BaraJP: Anggaran Subsidi Pulsa Kemendikbud Harus Diawasi agar Tepat Sasaran

BaraJP mengapresiasi Kemendikbud atas subsidi kuota internet tersebut. Subsidi tersebut akan sangat membantu siswa, guru, mahasiswa, dan dosen dalam pembelajaran daring.

oleh Yusron Fahmi diperbarui 01 Sep 2020, 07:04 WIB
Murid kelas III SDN 02 Pondok Petir mengikuti kegiatan belajar mengajar di teras rumah salah satu siswa di Depok, Senin (31/08/2020). Mereka belajar 2 - 3 minggu sekali karena para siswa kesulitan belajar daring akibat beban paket data dan tidak semua memiliki smartphone. (merdeka.com/Arie Basuki)
Murid kelas III SDN 02 Pondok Petir mengikuti kegiatan belajar mengajar di teras rumah salah satu siswa di Depok, Senin (31/08/2020).
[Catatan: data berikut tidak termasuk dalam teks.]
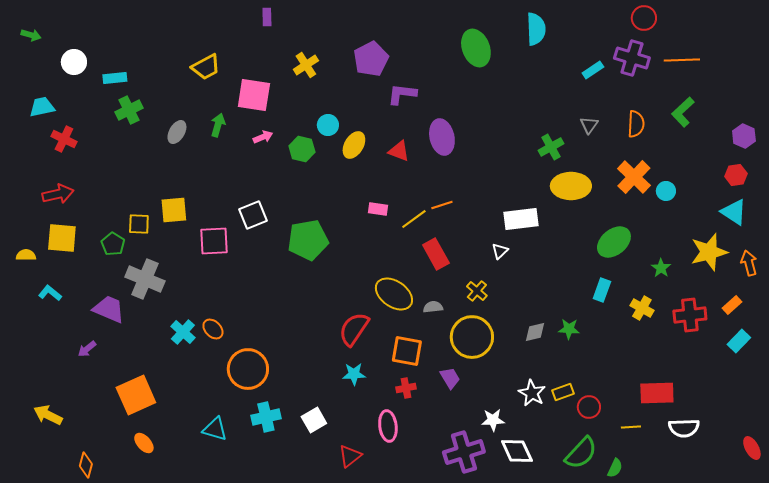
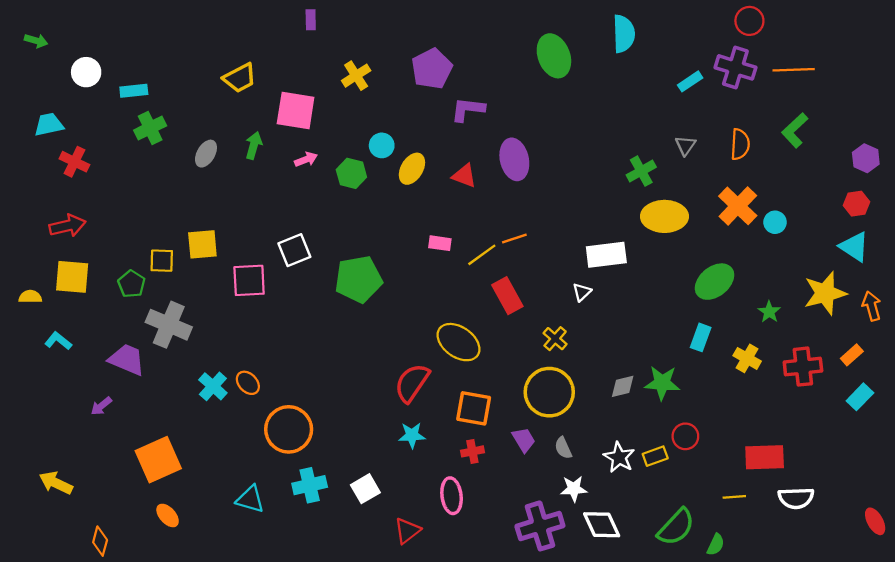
gray semicircle: (433, 307) -> (563, 448), moved, turned -108
green star: (569, 329) -> (662, 383), size x1.4
red circle: (589, 407) -> (685, 436), moved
Mereka belajar 2 - 3 minggu sekali karena para siswa kesulitan belajar daring akibat beban paket data dan tidak semua memiliki smartphone. (merdeka.com/Arie Basuki)

Liputan6.com, Jakarta - Ketua Umum Barisan Relawan Jokowi Presiden (Bara JP) Viktor S Sirait meminta publik mengawasi secara ketat anggaran kuota internet Rp 9 triliun dari Kementerian Pendidikan dan Kebudayaan (Kemendikbud). Menurutnya, anggaran ini sangat besar, sangat dibutuhkan masyarakat sehinggga harus dipastikan sampai ke tujuan yaitu siswa dan guru.

"Sehingga benar-benar bermanfaat membantu masyarakat di tengah kesulitan saat ini," katanya Senin (31/8/2020).

BaraJP mengapresiasi Kemendikbud atas subsidi kuota internet tersebut. Subsidi tersebut akan sangat membantu siswa, guru, mahasiswa, dan dosen dalam pembelajaran daring.

"Namun, harus diawasi ketat, sehingga dana ini benar-benar sampai ke tujuan. Di samping dana ini rawan menyimpang, tidak tepat sasaran, menguntungkan segelintir orang," katanya.

BaraJP mengambil contoh, Mendikbud Nadiem Makarim pernah menjadi sorotan usai Gojek dengan dompet digitalnya, GoPay, menjadi salah satu alternatif saluran pembayaran sumbangan pembinaan pendidikan (SPP). Nadiem diketahui merupakan pendiri dan mantan CEO Gojek.

Selain itu, kata Viktor, Nadiem juga menjadi sorotan lantaran polemik pelaksanaan Program Organisasi Penggerak (POP). Tiga organisasi besar, yaitu Muhammadiyah, Nahdlatul Ulama, dan Persatuan Guru Republik Indonesia (PGRI), memutuskan keluar dari POP.  Salah satu yang menjadi alasan ketiganya memutuskan keluar dari POP adalah proses seleksi yang tidak transparan. 

Saksikan video pilihan di bawah ini:


Perhatikan Aspek Lainnya

Menurutnya, pertaruhan Nadiem sebenarnya bukan dalam memperjuangkan sehingga dana atau anggaran itu ada, namun lebih kepada bagaimana dana bantuan ini benar-benar bisa bermanfaat sampai ke tujuan dan tidak melanggar ketentuan yang ada.

“Jadi jangan sampai ada penyalahgunaan wewenang nantinya dalam penyaluran anggaran Rp 9 triliun ini. Kita semua harus ikut mengawasi,” ujarnya.

Ia menambahkan hal lain yang perlu disampaikan adalah persoalan pembelajaran daring ini sebenarnya bukan hanya soal pulsa. Masih ada hal yang perlu dipikirkan, misalnya apakah semua guru sudah siap dengan pembelajaran daring, apa semua handphone guru dan siswa di pelosok sudah kompatible dengan pembelajaran daring ini.